Energy companies have been given the go ahead to explore Forestry Commission land for renewable energy projects.
The scheme, which has qualified support from Friends of the Earth and WWF Scotland, could see about 200 additional wind turbines being erected.
Those behind the plan said communities directly affected by any development would also be given the chance to invest in local schemes.
The Forestry Commission Scotland (FCS) estate covers about 10% of the country.
In south west Scotland, Scottish Power Renewables (UK) will work with the commission to develop land in Dumfries and Galloway and Arran.
PNE Wind UK has been chosen as the preferred developer for schemes in Stirlingshire, Cowal, the Trossachs and Tayside.

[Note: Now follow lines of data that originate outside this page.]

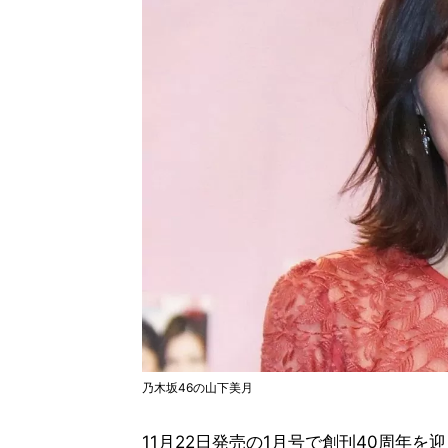
乃木坂46の山下美月
11月22日発売の1月号で創刊40周年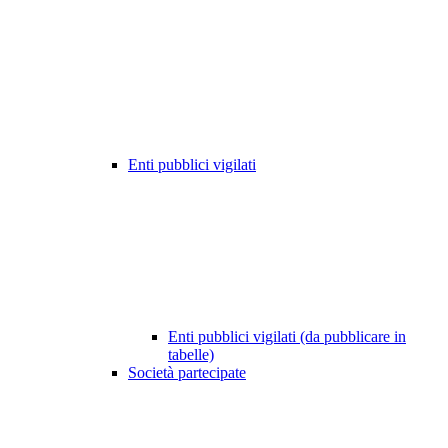
Enti pubblici vigilati
Enti pubblici vigilati (da pubblicare in
tabelle)
Società partecipate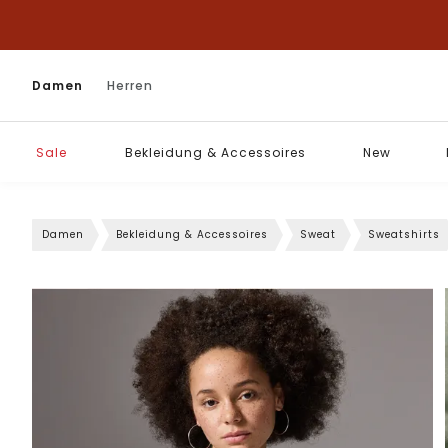
Damen
Herren
Sale
Bekleidung & Accessoires
New
Damen
Bekleidung & Accessoires
Sweat
Sweatshirts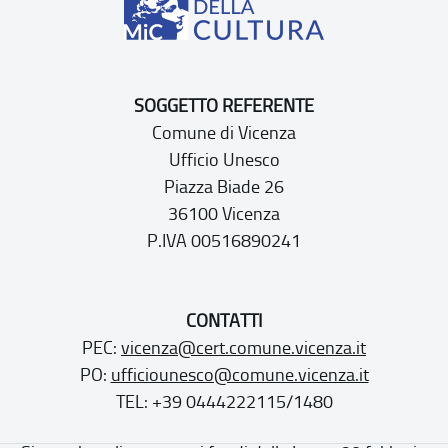
SOGGETTO REFERENTE
Comune di Vicenza
Ufficio Unesco
Piazza Biade 26
36100 Vicenza
P.IVA 00516890241
CONTATTI
PEC:
vicenza@cert.comune.vicenza.it
PO:
ufficiounesco@comune.vicenza.it
TEL: +39 0444222115/1480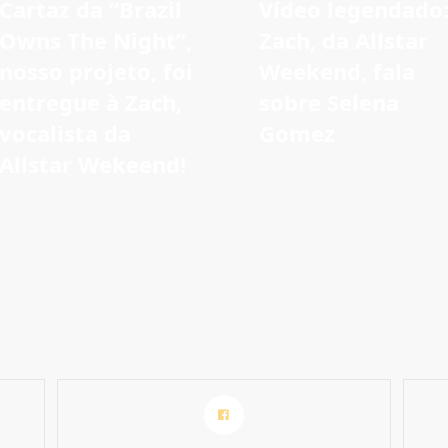
Cartaz da “Brazil
Vídeo legendado
Owns The Night”,
Zach, da Allstar
nosso projeto, foi
Weekend, fala
entregue à Zach,
sobre Selena
vocalista da
Gomez
Allstar Wekeend!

In Argyll, Lochaber, Invernesshire and the Northern Highlands, E.ON Climate and Renewables UK Developments Ltd will look to develop renewable schemes, while Fred Olsen Renewables will oversee any developments in Grampian.
Juliet Swann, from Friends of the Earth Scotland, said: “Forestry Commission lands should be looked after for the public benefit in a way that increases their value to society and the environment.

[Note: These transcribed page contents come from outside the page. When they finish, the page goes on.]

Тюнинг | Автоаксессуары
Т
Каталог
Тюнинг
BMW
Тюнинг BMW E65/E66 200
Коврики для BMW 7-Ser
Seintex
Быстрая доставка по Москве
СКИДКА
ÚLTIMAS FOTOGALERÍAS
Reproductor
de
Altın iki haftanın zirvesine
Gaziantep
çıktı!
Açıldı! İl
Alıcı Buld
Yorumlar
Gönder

“Given that some Forestry Commission Scotland and has thin soil and high winds – conditions which are not ideal for trees, but typically great for wind turbines – it makes sense to look at other suitable uses, such as renewable energy.
“This initiative should add to the diversity of use, and increase returns for the public, as long as it is developed taking proper account of complementary forestry, public access and biodiversity interests.”

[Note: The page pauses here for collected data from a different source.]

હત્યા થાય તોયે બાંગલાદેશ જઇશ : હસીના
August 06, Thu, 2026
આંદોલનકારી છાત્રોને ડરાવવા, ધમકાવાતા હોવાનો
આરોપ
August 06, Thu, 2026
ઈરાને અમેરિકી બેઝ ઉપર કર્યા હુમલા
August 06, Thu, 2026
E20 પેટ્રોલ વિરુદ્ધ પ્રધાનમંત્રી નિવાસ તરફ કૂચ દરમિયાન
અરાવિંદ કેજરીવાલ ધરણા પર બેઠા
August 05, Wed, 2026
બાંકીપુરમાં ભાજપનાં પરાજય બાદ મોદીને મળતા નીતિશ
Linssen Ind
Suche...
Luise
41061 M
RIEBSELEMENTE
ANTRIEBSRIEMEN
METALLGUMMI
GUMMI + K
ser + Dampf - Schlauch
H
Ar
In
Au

Environment and Climate Change Minister Roseanna Cunningham said all prospective projects would be carried out in an environmentally sensitive way and would have to observe local planning rules.
She added: “I am particularly pleased that communities have the potential to benefit from these projects.
“Communities in the vicinity will receive a leading edge annual payment which can be re-invested into the development.
“In addition, these same communities can add their own funds to get a greater stake in the schemes.”
Developers will now spend eight months working up a list of suitable wind sites in their allotted locations.
As a result of the agreement, it is estimated that about 500MW of additional wind capacity could be installed on the national forest land in Scotland.